**HOW TO COMPLETE THIS TASK**
What is needed is each line of the data below that holds the string "bowl".

**WORKING DATA**
_ _ _ _ _

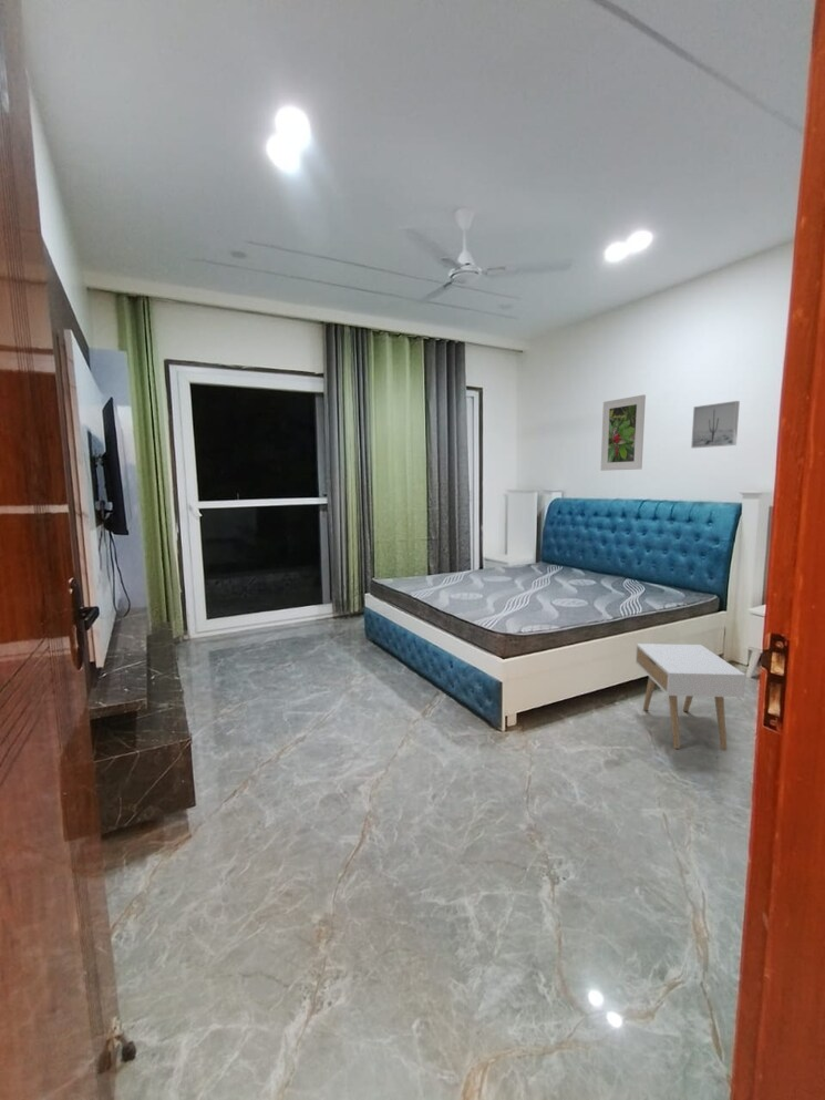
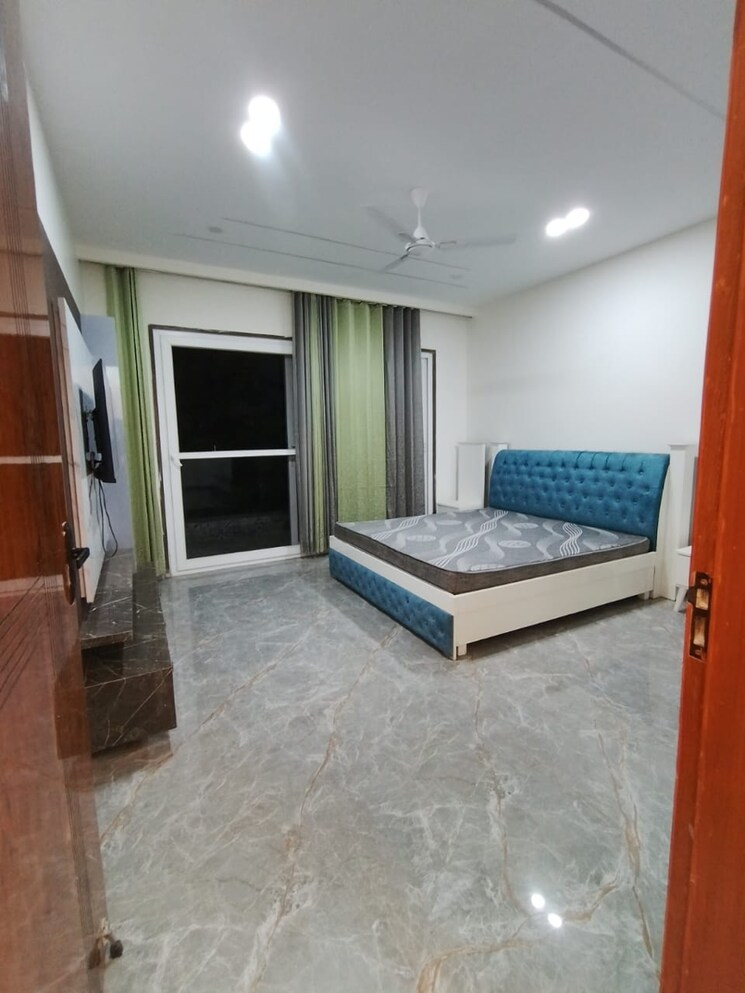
- nightstand [635,642,746,751]
- wall art [690,400,741,449]
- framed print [600,393,647,472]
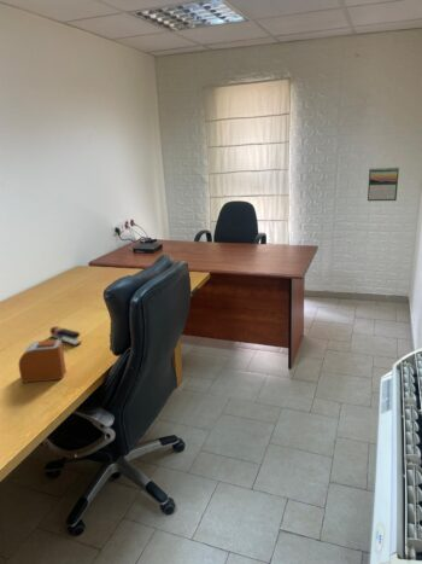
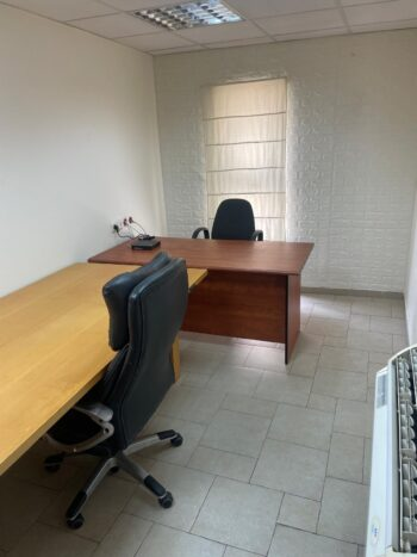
- stapler [49,325,82,347]
- alarm clock [18,338,68,384]
- calendar [367,165,400,202]
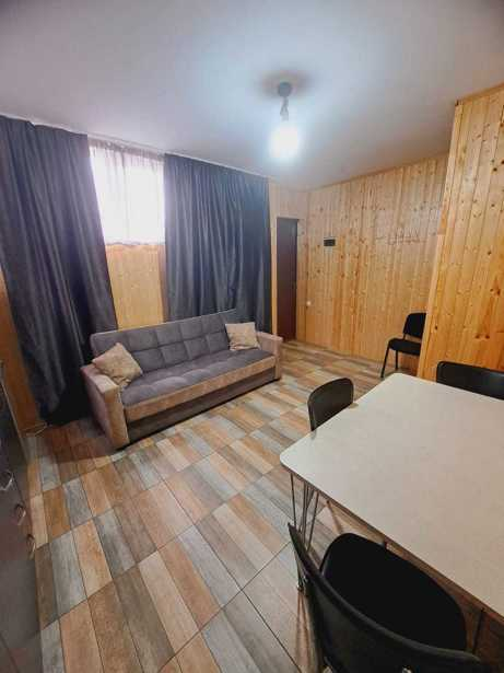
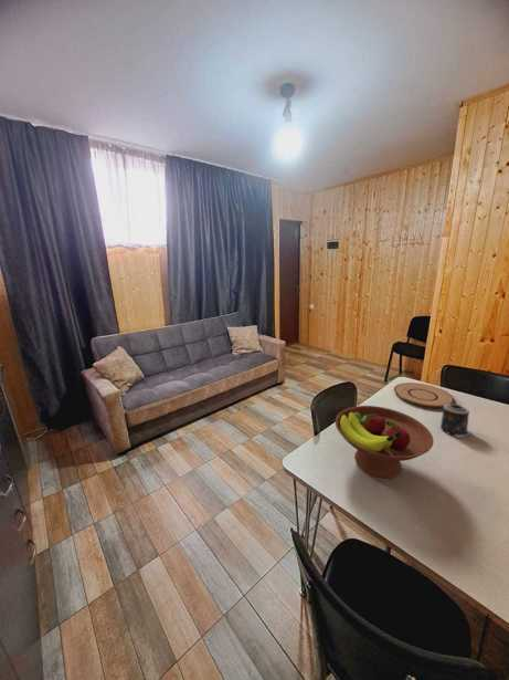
+ fruit bowl [335,405,435,479]
+ candle [439,404,473,439]
+ plate [393,381,455,409]
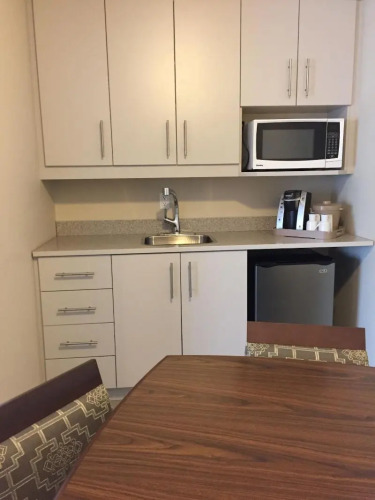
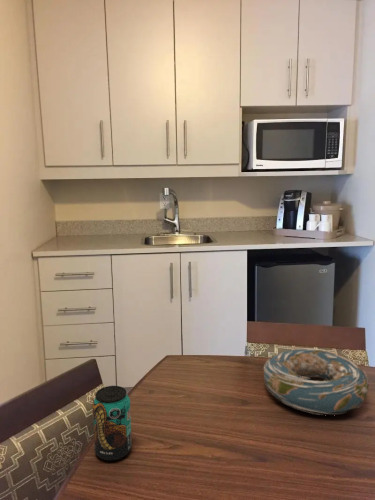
+ decorative bowl [262,347,370,416]
+ beverage can [91,385,133,462]
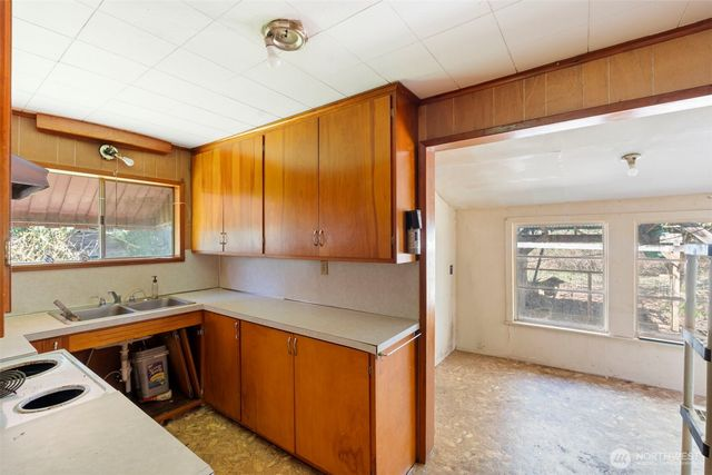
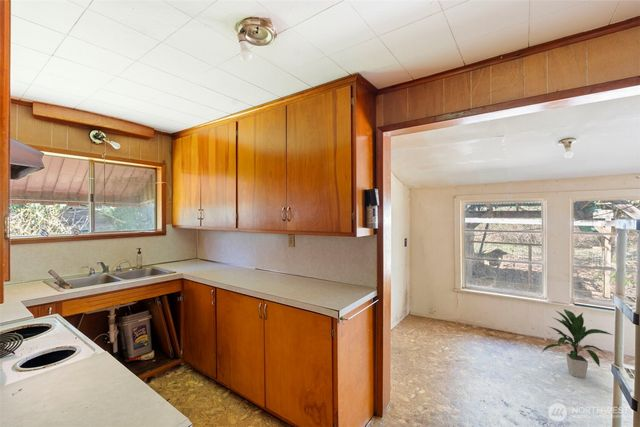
+ indoor plant [541,308,614,379]
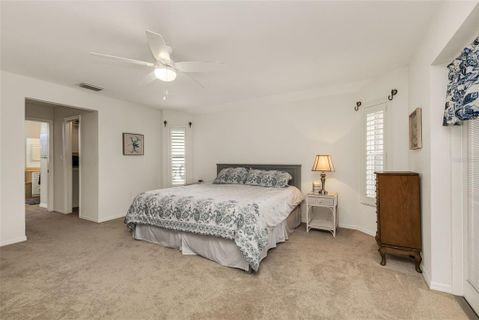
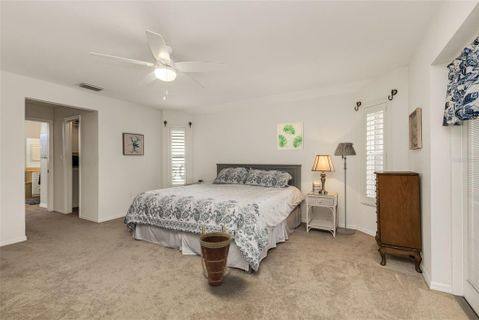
+ wall art [277,121,304,150]
+ floor lamp [333,142,357,235]
+ basket [198,224,233,287]
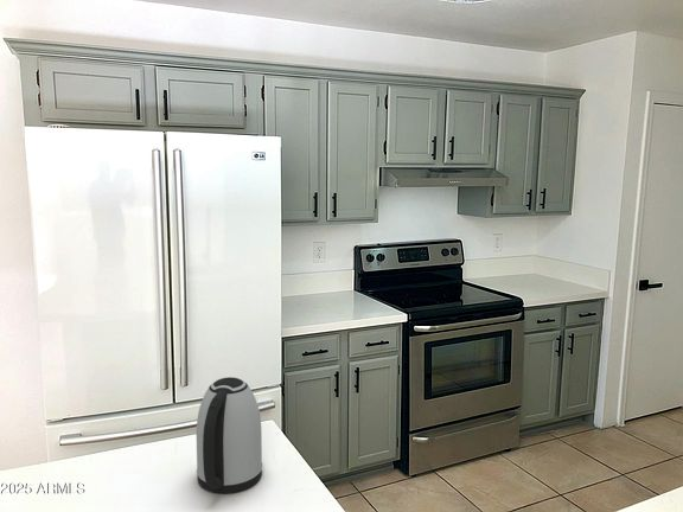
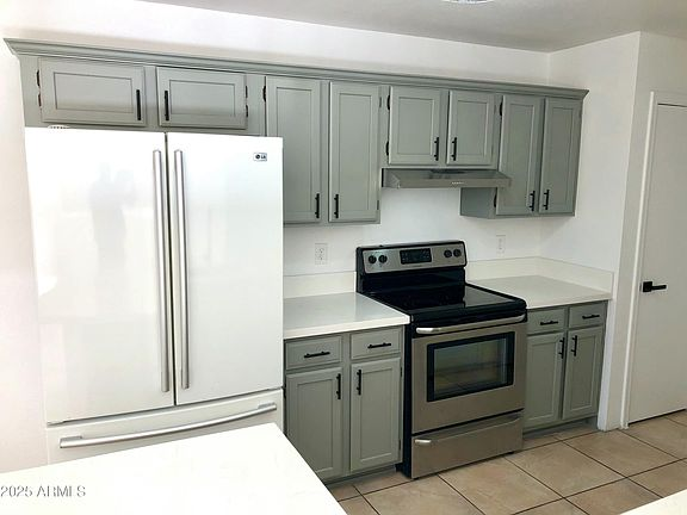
- kettle [196,376,263,494]
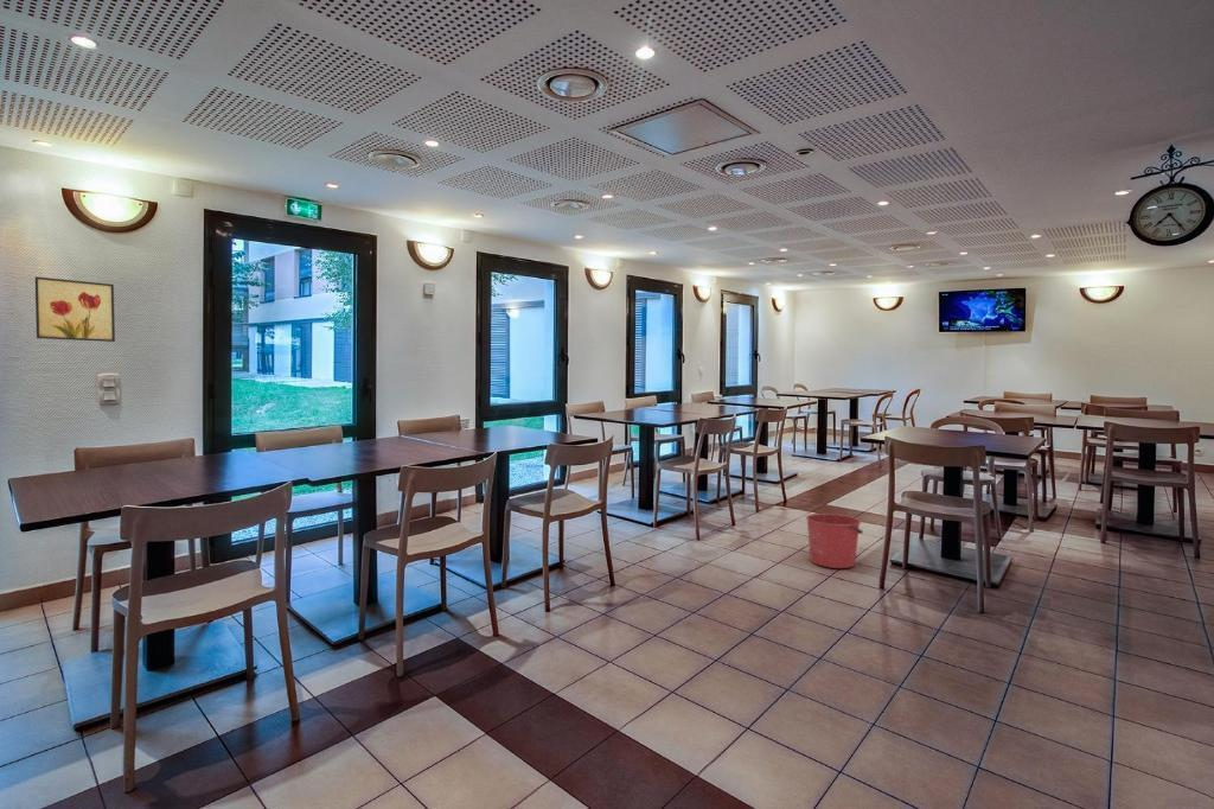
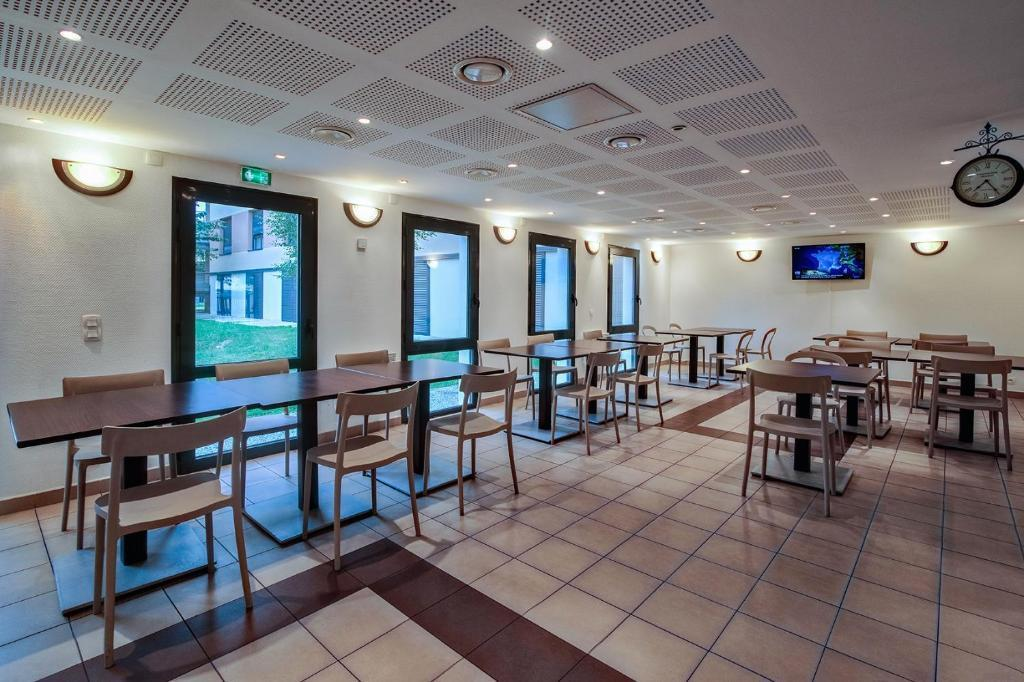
- bucket [805,512,864,569]
- wall art [34,275,116,343]
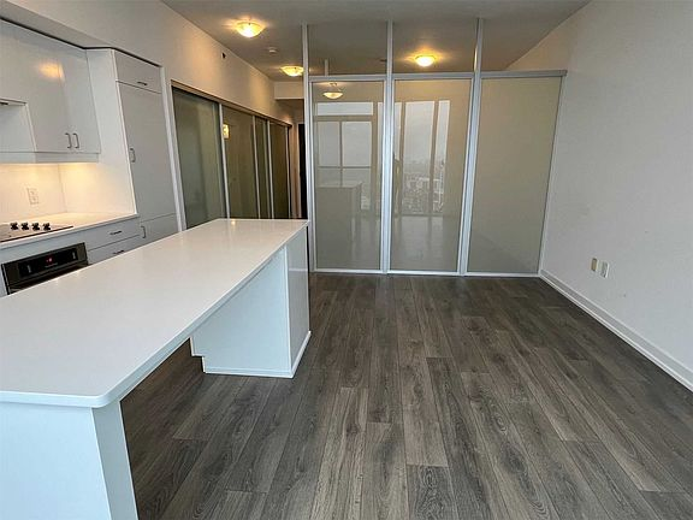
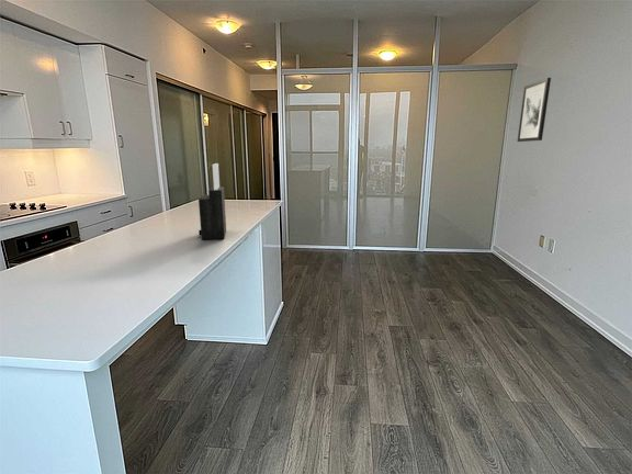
+ knife block [198,162,227,240]
+ wall art [517,77,552,143]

_ _ _ _ _

**ANSWER FOR THE TASK**
+ fruit bowl [335,405,435,479]
+ decorative bowl [262,347,370,416]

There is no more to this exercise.